I think my grandparents have been married for almost 50 years (not there yet). When I think about it, they’re completely different from each other. My grandfather is a really calm, easy-going person, while my grandmother is really anxious and could probably worry enough for 20 people. When my grandmother starts to worry, suddenly all my anxieties disappear and all I want is for her to just relax. Perhaps that is why my grandfather is so relaxed.
During my trip, my grandparents took turns taking me sightseeing. When I went with my grandfather, he would rush though the seeing part, and slow down during the eating parts. We would sit at a restaurant for maybe two hours at a time. Well past the eating, just sitting around sipping tea, and he would just spin stories. His stories are always interesting, lots of history in everything. The only complaint about being with my grandfather is that you have to make sure that he gets enough to eat and ask him if he needs to use the restroom every now and again.
With my grandmother it’s a little different. She’s always worrying. It’s like she’s a leech and won’t let go. She wouldn’t let me out of her sight. I just wanted to cross the street and look at one shop, and she wouldn’t let me because it was unsafe. How old does she think I am?! Also, every time we were going to cross the street or in an elevator or something like that, she would push me when we needed to move.
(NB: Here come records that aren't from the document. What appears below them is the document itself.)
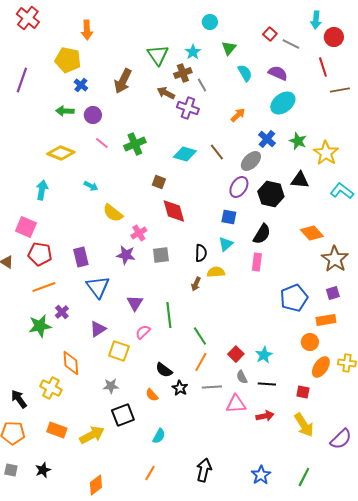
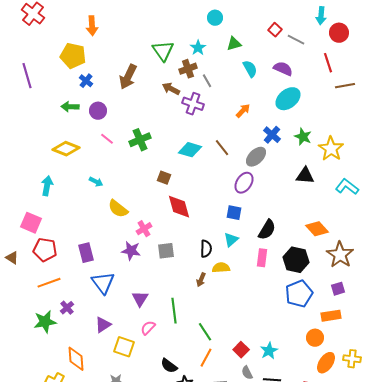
green triangle: (229, 48) -> (234, 44), turned 35
purple line: (22, 80) -> (27, 76), turned -35
black hexagon: (271, 194) -> (296, 260), moved

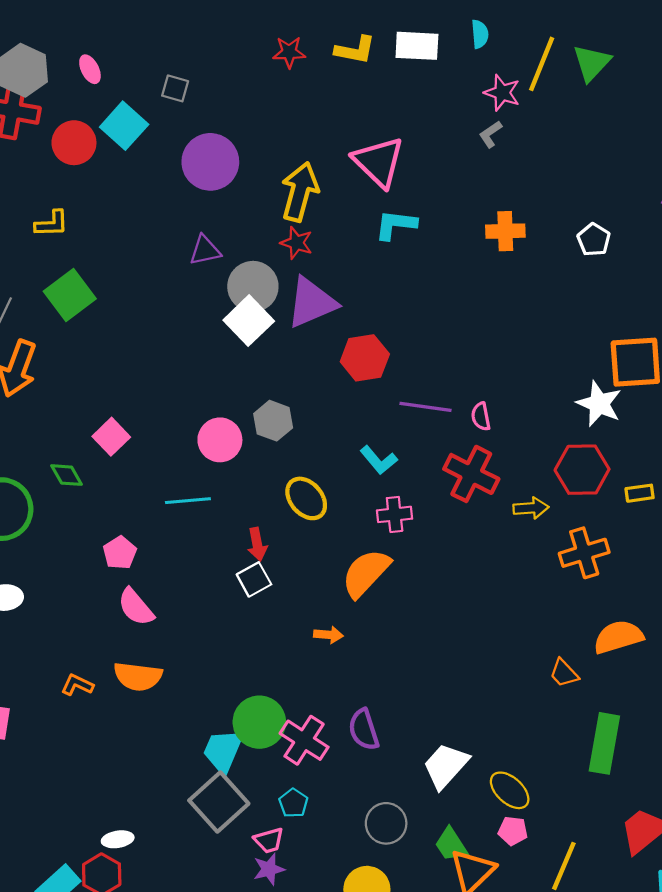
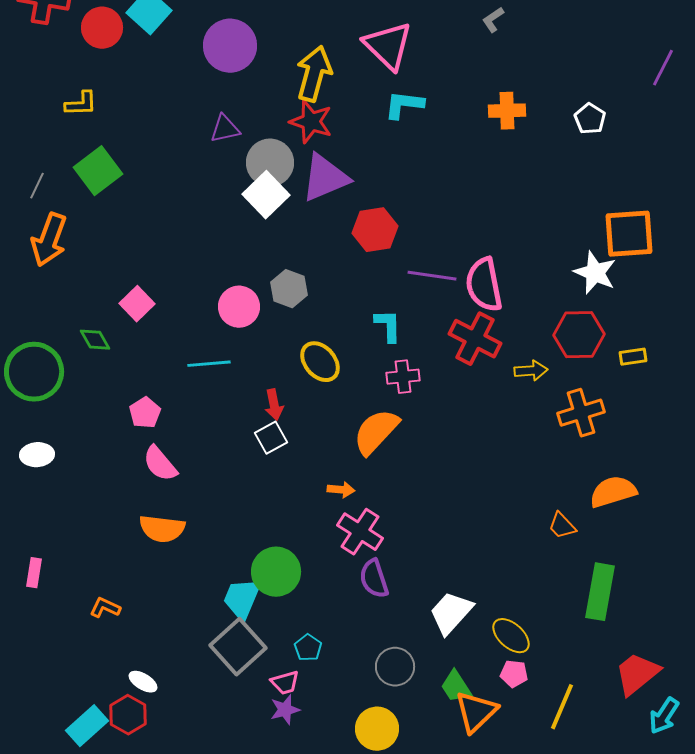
red star: (297, 243) -> (311, 122), size x1.4
pink semicircle: (481, 416) -> (484, 285), size x2.0
cyan L-shape: (379, 460) -> (388, 326), turned -141
orange L-shape: (77, 685) -> (105, 608), moved
pink cross: (304, 740) -> (360, 532), moved
white ellipse: (118, 839) -> (143, 682), turned 40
At least, with her she would stay with the seeing parts more, but every ten minutes or so, we would have to sit down, because she just can’t walk so much.
Now, it’s a very logical question to ask, why didn’t I just go sightseeing on my own? The Guangzhou transportation system makes a lot of sense, and it’s really easy to see lots of things. Also, as a younger person, I’d walk a lot faster than my grandparents, so I’d be able to see a lot of things. Well, the answer to that question, lies with my grandmother, and her completely irrational, overprotective nature.
It may seem like they’re the ones taking care of me, but it more felt like I was taking care of them. Always having to make sure they were well rested. Making sure I don’t walk too fast, so they could catch up. Checking if they needed to use the restroom or a snack or a drink. It’s way more exhausting than babysitting! It’s probably because since they’re older, you need to respect them, so it’s like dancing on a fine line. You have to make sure that they think they’re taking care of you, instead of the other way around.
It still amazes me how these two could be so different and happily married so long. My grandfather said it’s because my grandmother is always burning up from worry, but he is calm and cool, so he’s able to cool her down. Hee hee, perhaps that’s the truth.